Dataset records
☆ ☆ ☆

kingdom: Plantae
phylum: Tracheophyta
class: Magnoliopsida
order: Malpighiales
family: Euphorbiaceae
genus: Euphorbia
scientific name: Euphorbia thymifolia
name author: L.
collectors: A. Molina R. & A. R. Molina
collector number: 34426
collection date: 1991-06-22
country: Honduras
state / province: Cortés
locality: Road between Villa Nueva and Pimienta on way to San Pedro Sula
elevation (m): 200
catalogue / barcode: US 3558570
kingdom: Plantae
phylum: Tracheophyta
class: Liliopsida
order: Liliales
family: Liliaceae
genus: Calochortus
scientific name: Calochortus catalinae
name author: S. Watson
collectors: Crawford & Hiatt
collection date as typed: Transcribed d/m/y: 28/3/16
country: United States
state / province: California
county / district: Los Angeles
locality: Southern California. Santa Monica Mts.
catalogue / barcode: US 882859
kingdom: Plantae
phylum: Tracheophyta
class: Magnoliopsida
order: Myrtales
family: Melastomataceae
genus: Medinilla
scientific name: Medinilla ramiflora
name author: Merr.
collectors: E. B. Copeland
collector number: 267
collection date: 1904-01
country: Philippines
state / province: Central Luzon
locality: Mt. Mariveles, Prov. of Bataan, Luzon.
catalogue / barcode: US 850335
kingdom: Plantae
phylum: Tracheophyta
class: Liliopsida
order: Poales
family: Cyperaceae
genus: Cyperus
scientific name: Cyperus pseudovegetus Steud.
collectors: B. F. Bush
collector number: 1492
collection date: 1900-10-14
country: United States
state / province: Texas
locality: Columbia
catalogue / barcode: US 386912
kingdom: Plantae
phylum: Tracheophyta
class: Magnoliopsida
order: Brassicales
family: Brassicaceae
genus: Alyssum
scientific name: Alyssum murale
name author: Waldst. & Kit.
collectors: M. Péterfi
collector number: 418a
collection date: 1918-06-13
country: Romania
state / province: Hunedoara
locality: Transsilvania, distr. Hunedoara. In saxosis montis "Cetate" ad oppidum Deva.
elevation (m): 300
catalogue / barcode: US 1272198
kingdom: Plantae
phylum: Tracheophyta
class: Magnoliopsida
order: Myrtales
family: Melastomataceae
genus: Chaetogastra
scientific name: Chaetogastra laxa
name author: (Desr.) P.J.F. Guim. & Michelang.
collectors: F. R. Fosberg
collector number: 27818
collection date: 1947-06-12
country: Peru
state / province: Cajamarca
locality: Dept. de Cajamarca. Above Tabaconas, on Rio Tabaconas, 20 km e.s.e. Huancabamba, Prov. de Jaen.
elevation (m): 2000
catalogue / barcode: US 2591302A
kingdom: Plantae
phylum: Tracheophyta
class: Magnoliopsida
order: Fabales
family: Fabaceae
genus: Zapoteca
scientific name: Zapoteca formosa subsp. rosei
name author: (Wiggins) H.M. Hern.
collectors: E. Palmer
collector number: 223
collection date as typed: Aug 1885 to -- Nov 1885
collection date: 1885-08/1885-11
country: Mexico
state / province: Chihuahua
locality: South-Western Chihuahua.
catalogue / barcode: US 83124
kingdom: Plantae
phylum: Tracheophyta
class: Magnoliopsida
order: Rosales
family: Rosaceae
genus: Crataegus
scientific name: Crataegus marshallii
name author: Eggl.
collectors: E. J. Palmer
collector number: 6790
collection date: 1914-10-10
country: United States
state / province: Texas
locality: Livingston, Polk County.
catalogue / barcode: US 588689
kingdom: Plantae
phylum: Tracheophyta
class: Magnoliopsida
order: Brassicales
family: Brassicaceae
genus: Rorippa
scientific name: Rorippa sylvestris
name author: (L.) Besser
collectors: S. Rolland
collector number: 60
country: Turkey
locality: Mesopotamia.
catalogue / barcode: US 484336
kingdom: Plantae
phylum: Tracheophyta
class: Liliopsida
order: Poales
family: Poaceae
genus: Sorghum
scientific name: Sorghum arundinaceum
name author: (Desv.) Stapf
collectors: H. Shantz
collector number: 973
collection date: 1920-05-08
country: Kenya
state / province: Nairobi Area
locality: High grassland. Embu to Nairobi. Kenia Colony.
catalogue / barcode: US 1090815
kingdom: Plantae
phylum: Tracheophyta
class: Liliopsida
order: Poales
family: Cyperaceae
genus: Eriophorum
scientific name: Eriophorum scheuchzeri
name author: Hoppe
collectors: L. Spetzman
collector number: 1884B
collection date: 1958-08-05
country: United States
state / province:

☆ ☆ ☆

Written exercise
Rewrite every line of the rows above as a numbered list, leaving out any blank lines.

The output
1. kingdom: Plantae
2. phylum: Tracheophyta
3. class: Magnoliopsida
4. order: Malpighiales
5. family: Euphorbiaceae
6. genus: Euphorbia
7. scientific name: Euphorbia thymifolia
8. name author: L.
9. collectors: A. Molina R. & A. R. Molina
10. collector number: 34426
11. collection date: 1991-06-22
12. country: Honduras
13. state / province: Cortés
14. locality: Road between Villa Nueva and Pimienta on way to San Pedro Sula
15. elevation (m): 200
16. catalogue / barcode: US 3558570
17. kingdom: Plantae
18. phylum: Tracheophyta
19. class: Liliopsida
20. order: Liliales
21. family: Liliaceae
22. genus: Calochortus
23. scientific name: Calochortus catalinae
24. name author: S. Watson
25. collectors: Crawford & Hiatt
26. collection date as typed: Transcribed d/m/y: 28/3/16
27. country: United States
28. state / province: California
29. county / district: Los Angeles
30. locality: Southern California. Santa Monica Mts.
31. catalogue / barcode: US 882859
32. kingdom: Plantae
33. phylum: Tracheophyta
34. class: Magnoliopsida
35. order: Myrtales
36. family: Melastomataceae
37. genus: Medinilla
38. scientific name: Medinilla ramiflora
39. name author: Merr.
40. collectors: E. B. Copeland
41. collector number: 267
42. collection date: 1904-01
43. country: Philippines
44. state / province: Central Luzon
45. locality: Mt. Mariveles, Prov. of Bataan, Luzon.
46. catalogue / barcode: US 850335
47. kingdom: Plantae
48. phylum: Tracheophyta
49. class: Liliopsida
50. order: Poales
51. family: Cyperaceae
52. genus: Cyperus
53. scientific name: Cyperus pseudovegetus Steud.
54. collectors: B. F. Bush
55. collector number: 1492
56. collection date: 1900-10-14
57. country: United States
58. state / province: Texas
59. locality: Columbia
60. catalogue / barcode: US 386912
61. kingdom: Plantae
62. phylum: Tracheophyta
63. class: Magnoliopsida
64. order: Brassicales
65. family: Brassicaceae
66. genus: Alyssum
67. scientific name: Alyssum murale
68. name author: Waldst. & Kit.
69. collectors: M. Péterfi
70. collector number: 418a
71. collection date: 1918-06-13
72. country: Romania
73. state / province: Hunedoara
74. locality: Transsilvania, distr. Hunedoara. In saxosis montis "Cetate" ad oppidum Deva.
75. elevation (m): 300
76. catalogue / barcode: US 1272198
77. kingdom: Plantae
78. phylum: Tracheophyta
79. class: Magnoliopsida
80. order: Myrtales
81. family: Melastomataceae
82. genus: Chaetogastra
83. scientific name: Chaetogastra laxa
84. name author: (Desr.) P.J.F. Guim. & Michelang.
85. collectors: F. R. Fosberg
86. collector number: 27818
87. collection date: 1947-06-12
88. country: Peru
89. state / province: Cajamarca
90. locality: Dept. de Cajamarca. Above Tabaconas, on Rio Tabaconas, 20 km e.s.e. Huancabamba, Prov. de Jaen.
91. elevation (m): 2000
92. catalogue / barcode: US 2591302A
93. kingdom: Plantae
94. phylum: Tracheophyta
95. class: Magnoliopsida
96. order: Fabales
97. family: Fabaceae
98. genus: Zapoteca
99. scientific name: Zapoteca formosa subsp. rosei
100. name author: (Wiggins) H.M. Hern.
101. collectors: E. Palmer
102. collector number: 223
103. collection date as typed: Aug 1885 to -- Nov 1885
104. collection date: 1885-08/1885-11
105. country: Mexico
106. state / province: Chihuahua
107. locality: South-Western Chihuahua.
108. catalogue / barcode: US 83124
109. kingdom: Plantae
110. phylum: Tracheophyta
111. class: Magnoliopsida
112. order: Rosales
113. family: Rosaceae
114. genus: Crataegus
115. scientific name: Crataegus marshallii
116. name author: Eggl.
117. collectors: E. J. Palmer
118. collector number: 6790
119. collection date: 1914-10-10
120. country: United States
121. state / province: Texas
122. locality: Livingston, Polk County.
123. catalogue / barcode: US 588689
124. kingdom: Plantae
125. phylum: Tracheophyta
126. class: Magnoliopsida
127. order: Brassicales
128. family: Brassicaceae
129. genus: Rorippa
130. scientific name: Rorippa sylvestris
131. name author: (L.) Besser
132. collectors: S. Rolland
133. collector number: 60
134. country: Turkey
135. locality: Mesopotamia.
136. catalogue / barcode: US 484336
137. kingdom: Plantae
138. phylum: Tracheophyta
139. class: Liliopsida
140. order: Poales
141. family: Poaceae
142. genus: Sorghum
143. scientific name: Sorghum arundinaceum
144. name author: (Desv.) Stapf
145. collectors: H. Shantz
146. collector number: 973
147. collection date: 1920-05-08
148. country: Kenya
149. state / province: Nairobi Area
150. locality: High grassland. Embu to Nairobi. Kenia Colony.
151. catalogue / barcode: US 1090815
152. kingdom: Plantae
153. phylum: Tracheophyta
154. class: Liliopsida
155. order: Poales
156. family: Cyperaceae
157. genus: Eriophorum
158. scientific name: Eriophorum scheuchzeri
159. name author: Hoppe
160. collectors: L. Spetzman
161. collector number: 1884B
162. collection date: 1958-08-05
163. country: United States
164. state / province:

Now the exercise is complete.